Bratton's Replacement Is a Community Policing Veteran

NYPD Commissioner James P. O'Neill says a new campaign is not marketing, but a movement aimed at building public trust and ultimately cooperation.


Long time New York City Police Department veteran James O'Neill, known as Jimmy, will be New York City's next police commissioner. He's expected to take over the position when Police Commissioner Bill Bratton officially steps down in September.

"Jimmy O’Neill burns with a passion to keep making things betters, to keep finding the next innovation," said Mayor Bill de Blasio at a press conference Tuesday.

O'Neill, 58, started out as a transit cop in 1983. He moved up the ranks in the department, from sergeant, to lieutenant, and eventually, chief of department.

In that role, his primary focus has been community relations and neighborhood policing. He says police officers should be kept in one neighborhood, with the goal of freeing them up to interact with the community instead of just answering calls and keeping officers at desks all day.

"The neighborhood policing program...would be better for the cops and far better for the community if they know who was actually out there protecting and serving them every day," said O'Neill.

The Brooklyn native's career rebounded dramatically after a fall from grace eight years ago.

The Wall Street Journal reported last month that O'Neill was transferred out of a department he had headed in 2008, after it was discovered his officers had handed out drugs to informants, instead of paying them in cash. After the incident, O'Neill reportedly went to Bratton and asked for advice. The commissioner told him to stay on. Then, in 2014, Bratton promoted O’Neill to become part of his executive staff.

The new commissioner is also expected to continue to follow the so called "broken windows" policing strategy Bratton has long championed. Its basic tenant is the belief that aggressively tackling low-level offenses will prevent more serious crime.

But many activist groups, like Campaign Zero, believe the policy has led to over-policing, and has contributed to a rise in police violence against individuals involved in minor offenses.

Protesters gathered Monday in City Hall Park, before the announcement, demanded Bratton's ouster and called for an end to police violence against city residents.

"We want to see an end to the policy of broken windows policing," said Nabil Hassein with Millions March NYC, who helped organize the City Hall Park protest. "There's absolutely no evidence that this policy does anything to keep any community safe." 

O'Neill will be expected to mend ties between the police and communities of color that have frayed in recent months, with the killing of Eric Garner and other outbreaks of violence. 

But the "broken windows" policy continues to have staunch defenders.

"Broken windows is [when you] do something about minor problems. It doesn’t say arrest people and it has never advocated for arresting people," said George Kelling, a senior fellow at the Manhattan Institute, who is considered the architect of the broken windows theory.

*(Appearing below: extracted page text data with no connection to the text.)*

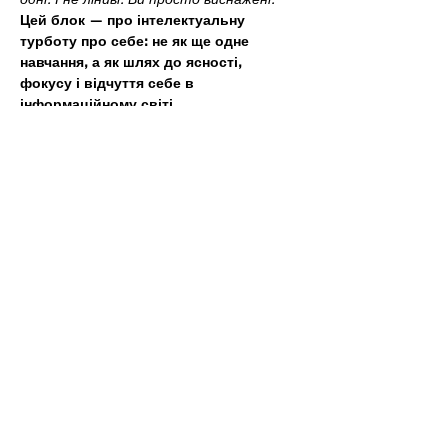
Цей блок — про інтелектуальну 
турботу про себе: не як ще одне 
навчання, а як шлях до ясності, 
фокусу і відчуття себе в 
інформаційному світі.
Він є частиною курсу «Базова турбота 
про себе».
Показати більше
Поділитися
Вас також
може
зацікавити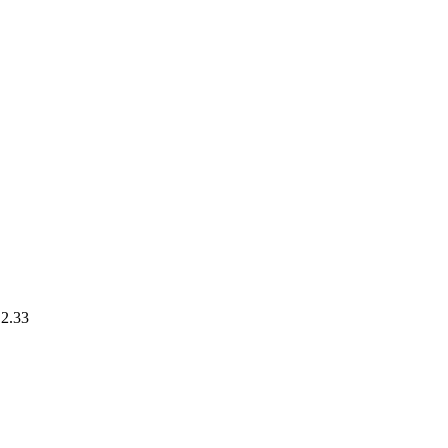
.2.33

When told that many anti-police activists abhor the strategy he devised, Kelling said it is misunderstood. He firmly believes that residents still perceive minor crimes, like prostitution and drug dealing, as ruining their quality of life, especially in big cities. 

"There would be an uproar if police were to abandon those neighborhoods, if they were de-policed and abandoned as they were before [Commissioner] Bill Bratton," said Kelling.

Carlos Gomez, the department's current Chief of Housing, will be the new Chief of Department.